Four months in on my local TTS Mac app what I got wrong about what people actually wanted
Shipped Murmur here around New Year's a local text-to-speech Mac app that runs fully on-device on Apple Silicon. Been four months. Wanted to share what I got wrong about what users actually wanted, because it's different from what I built for.
What I thought the app was for:
I built it because I wanted to listen to long articles and drafts while doing other things. The core job in my head was "paste text, get audio, listen while walking." Privacy was a nice-to-have. Voice quality was the product. I shipped with one model (Kokoro), three or four voices, and called it done.
What people actually bought it for:
The first surprise was audiobook production. Not casual listening actual indie authors converting full novels into audiobooks. One user sent me a 90,000-word manuscript and asked how to batch the whole thing in one go. That wasn't a feature, it was a hack at the time. I built proper batch queue processing because of that email.
Second surprise was voice cloning. I almost didn't ship it. It felt like a gimmicky demo feature next to the "serious" TTS models. It's now probably the single most-used feature by paying users. Podcasters cloning their own voice for intro/outro consistency. Course creators cloning their voice for lesson narration so they don't have to re-record when they edit scripts. YouTube creators cloning their voice for sponsor reads. I completely underestimated how much people wanted this.
Third surprise was languages. I launched in English and half-heartedly added Spanish in week two. The Spanish launch post outperformed the English one. People buying for German, Japanese, Korean, Portuguese languages where ElevenLabs pricing gets especially brutal because the voice selection is smaller and per-character costs are the same. I now support 25+ languages across six different models because every language request was a real customer.
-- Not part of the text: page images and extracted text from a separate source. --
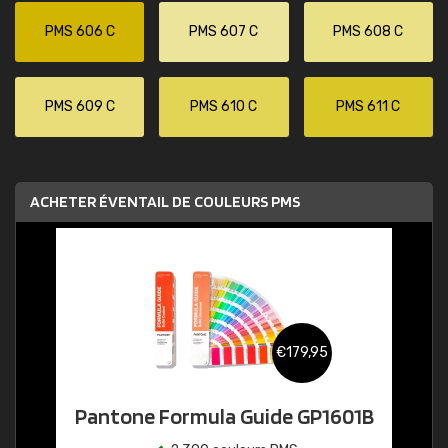
PMS 606 C
PMS 607 C
PMS 608 C
PMS 609 C
PMS 610 C
PMS 611 C
ACHETER ÉVENTAIL DE COULEURS PMS
€179,95
Pantone Formula Guide GP1601B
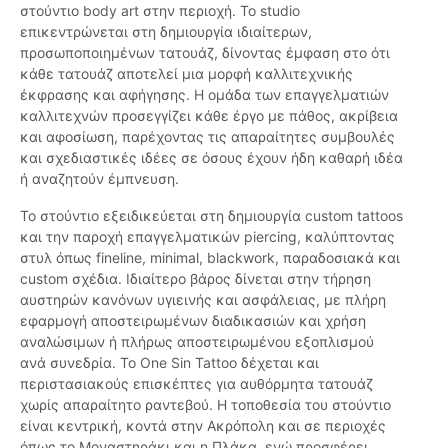
στούντιο body art στην περιοχή. Το studio
επικεντρώνεται στη δημιουργία ιδιαίτερων,
προσωποποιημένων τατουάζ, δίνοντας έμφαση στο ότι
κάθε τατουάζ αποτελεί μια μορφή καλλιτεχνικής
έκφρασης και αφήγησης. Η ομάδα των επαγγελματιών
καλλιτεχνών προσεγγίζει κάθε έργο με πάθος, ακρίβεια
και αφοσίωση, παρέχοντας τις απαραίτητες συμβουλές
και σχεδιαστικές ιδέες σε όσους έχουν ήδη καθαρή ιδέα
ή αναζητούν έμπνευση.
Το στούντιο εξειδικεύεται στη δημιουργία custom tattoos
και την παροχή επαγγελματικών piercing, καλύπτοντας
στυλ όπως fineline, minimal, blackwork, παραδοσιακά και
custom σχέδια. Ιδιαίτερο βάρος δίνεται στην τήρηση
αυστηρών κανόνων υγιεινής και ασφάλειας, με πλήρη
εφαρμογή αποστειρωμένων διαδικασιών και χρήση
αναλώσιμων ή πλήρως αποστειρωμένου εξοπλισμού
ανά συνεδρία. Το One Sin Tattoo δέχεται και
περιστασιακούς επισκέπτες για αυθόρμητα τατουάζ
χωρίς απαραίτητο ραντεβού. Η τοποθεσία του στούντιο
είναι κεντρική, κοντά στην Ακρόπολη και σε περιοχές
όπως το Μοναστηράκι και η Πλάκα, ενώ προσφέρει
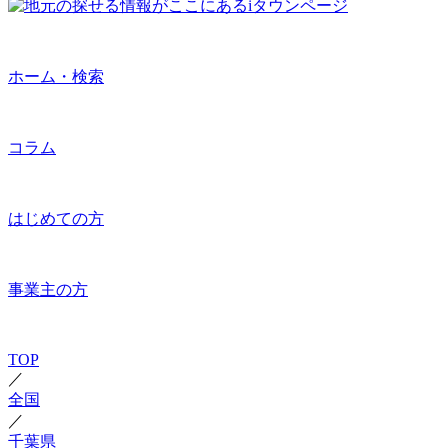
ホーム・検索
コラム
はじめての方
事業主の方
TOP
／
全国
／
千葉県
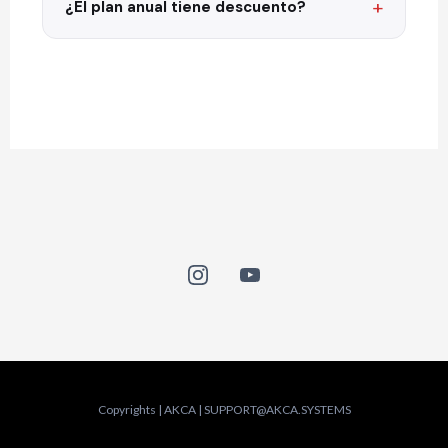
¿El plan anual tiene descuento?
Copyrights | AKCA |
SUPPORT@AKCA.SYSTEMS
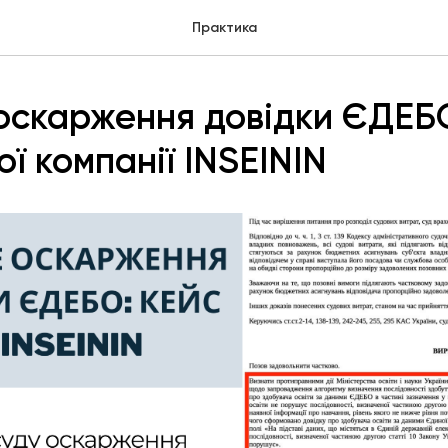
Практика
оскарження довідки ЄДЕБО
ї компанії INSEININ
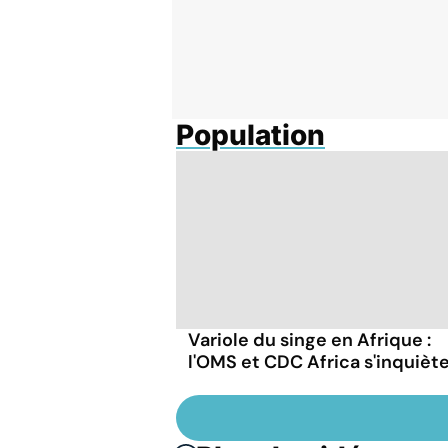
Population
Variole du singe en Afrique :
l'OMS et CDC Africa s'inquièt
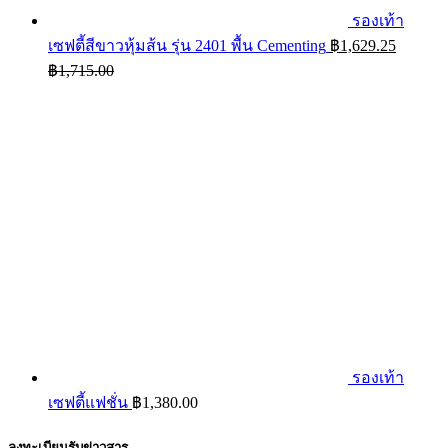
รองเท้า
เซฟตี้สีขาวหุ้มส้น รุ่น 2401 พื้น Cementing
฿
1,629.25
฿
1,715.00
รองเท้า
เซฟตี้แฟชั่น
฿
1,380.00
ลงทะเบียนรับข่าวสาร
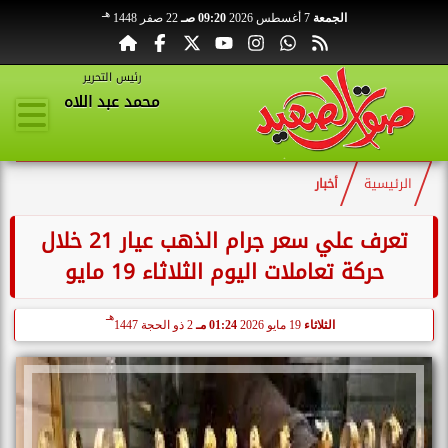
هـ
الجمعة
7 أغسطس 2026
09:20 صـ
22 صفر 1448
رئيس التحرير
محمد عبد اللاه
الرئيسية
أخبار
تعرف علي سعر جرام الذهب عيار 21 خلال
حركة تعاملات اليوم الثلاثاء 19 مايو
هـ
الثلاثاء
19 مايو 2026
01:24 مـ
2 ذو الحجة 1447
Fourth surprise was batch processing specifically. The original app was one-script-at-a-time. A course creator told me she was manually re-running the app 40 times a week for her lessons. That changed my priorities for a month. Now you drop a folder of scripts or an ePub and come back to the finished audio.
What I got right:
The no-subscription decision. I thought long and hard about it and came close to launching with a $10/mo tier. I'm glad I didn't. Every buyer email that mentions price says some version of "thank you for not making it a subscription." It's not just a pricing preference it filters for a different kind of user who actually uses the product and sticks around.
The fully-local architecture. Some people do buy for privacy. But the real win of fully-local wasn't privacy it was unlimited use. When generation doesn't cost me anything on the backend, it doesn't cost the user anything either, which means they can actually do things like process a whole novel or a 300-lesson course without thinking about caps.
What's in the app now vs. launch:
- 6 TTS engines (Kokoro, Fish Speech S2 Pro, Qwen3-TTS, and others), picked per content type
- 860+ community voices plus 10-second voice cloning
- 25+ languages
- Batch processing for folders, ePubs, and queued scripts
- Expression and emotion control on supported models ([whisper], [excited], [chuckling] style tags work)
- Still one-time purchase ($49), still fully offline, still no telemetry
Requirements haven't changed: macOS 14+, Apple Silicon.
Happy to answer anything about what the last four months of shipping updates has looked like, or which of the six models is right for which use case. Also curious what people here have shipped and what the biggest "I built it for X but users wanted Y" surprise has been those stories are my favorite part of following indie Mac dev.